Since many sites can only be visited with a guide, the ones to drive to on your own are:
- Anakena Beach
- Ovahe Beach
- The rim of the Rano Kau crater
- Tahai (a great sunset spot)
- The Maunga Terevaka hike (about one hour)
- The Vaitea hike (about one hour)
It’s OK to pullover and take a quick photo if you pass protected sites, but visitors are only able to go in and explore them with a guide.
Double check the time
Rapa Nui is in the EASST (Easter Island Summer Time) timezone, two hours behind Santiago. While smartphones normally update the time automatically once you land somewhere new, for some strange reason this seems to be the exception, not the rule on Easter Island.

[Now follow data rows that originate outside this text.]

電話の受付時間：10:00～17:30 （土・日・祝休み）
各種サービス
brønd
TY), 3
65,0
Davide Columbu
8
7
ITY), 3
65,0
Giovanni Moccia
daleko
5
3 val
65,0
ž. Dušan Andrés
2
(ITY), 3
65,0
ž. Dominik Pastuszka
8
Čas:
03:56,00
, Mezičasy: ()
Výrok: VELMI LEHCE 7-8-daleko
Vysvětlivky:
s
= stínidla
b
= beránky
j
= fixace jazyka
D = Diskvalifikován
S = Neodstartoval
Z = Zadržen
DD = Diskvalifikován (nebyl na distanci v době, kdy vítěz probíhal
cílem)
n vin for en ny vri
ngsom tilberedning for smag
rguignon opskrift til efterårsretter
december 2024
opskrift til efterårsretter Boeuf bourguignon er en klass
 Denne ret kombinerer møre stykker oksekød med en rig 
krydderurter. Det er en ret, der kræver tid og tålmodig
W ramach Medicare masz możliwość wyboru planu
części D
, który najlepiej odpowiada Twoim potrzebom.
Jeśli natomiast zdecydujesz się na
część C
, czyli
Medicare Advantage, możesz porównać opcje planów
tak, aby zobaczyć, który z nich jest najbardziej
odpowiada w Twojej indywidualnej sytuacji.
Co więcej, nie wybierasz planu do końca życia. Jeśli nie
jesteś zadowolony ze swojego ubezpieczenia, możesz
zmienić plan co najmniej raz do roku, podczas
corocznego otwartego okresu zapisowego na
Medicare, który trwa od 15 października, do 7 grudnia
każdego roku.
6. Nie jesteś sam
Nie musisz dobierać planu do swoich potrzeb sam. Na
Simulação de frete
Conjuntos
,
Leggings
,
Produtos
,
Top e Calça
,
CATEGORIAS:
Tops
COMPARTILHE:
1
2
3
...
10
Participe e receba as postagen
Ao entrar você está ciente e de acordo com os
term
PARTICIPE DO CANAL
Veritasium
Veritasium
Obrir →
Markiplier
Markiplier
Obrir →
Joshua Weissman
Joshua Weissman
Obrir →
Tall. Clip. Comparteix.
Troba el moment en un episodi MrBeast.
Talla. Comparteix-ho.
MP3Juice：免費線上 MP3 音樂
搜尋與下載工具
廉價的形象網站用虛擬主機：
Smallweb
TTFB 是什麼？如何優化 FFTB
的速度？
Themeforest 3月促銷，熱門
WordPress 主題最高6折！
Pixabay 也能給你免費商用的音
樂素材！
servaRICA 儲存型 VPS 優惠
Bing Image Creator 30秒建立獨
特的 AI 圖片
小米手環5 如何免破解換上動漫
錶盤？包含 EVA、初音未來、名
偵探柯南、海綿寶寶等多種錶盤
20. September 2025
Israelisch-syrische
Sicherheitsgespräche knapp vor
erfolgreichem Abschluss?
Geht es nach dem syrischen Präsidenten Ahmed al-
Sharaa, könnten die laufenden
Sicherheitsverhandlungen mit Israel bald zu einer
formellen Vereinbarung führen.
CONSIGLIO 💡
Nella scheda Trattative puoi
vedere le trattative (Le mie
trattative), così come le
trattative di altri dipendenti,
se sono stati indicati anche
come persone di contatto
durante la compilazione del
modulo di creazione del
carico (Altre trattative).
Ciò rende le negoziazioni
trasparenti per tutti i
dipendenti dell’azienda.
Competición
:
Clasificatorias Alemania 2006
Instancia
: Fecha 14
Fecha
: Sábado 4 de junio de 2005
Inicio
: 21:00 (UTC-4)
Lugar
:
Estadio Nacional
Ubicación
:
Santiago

It took me an entire afternoon and one very awkward conversation about why sunset happy hour hadn’t started yet, for me to realize that my iPhone was still showing Santiago time—apparently it’s a common problem so be sure to double-check so you don’t sleep through a sunrise tour!
You can get a special passport stamp
Love the feeling of a new stamp in your passport? You’ll get one when arriving in Chile, but since Rapa Nui is part of the same country there isn’t another one for the island. However, there’s a tourist information office in Hanga Roa where they’ll give you a free souvenir stamp.
Just keep in mind that there can potentially be issues with novelty stamps in a passport. I’ve personally never had a problem and have gotten them in Liechtenstein and at Machu Picchu, and I grabbed one in Rapa Nui too since I was about to renew and get a new passport anyway.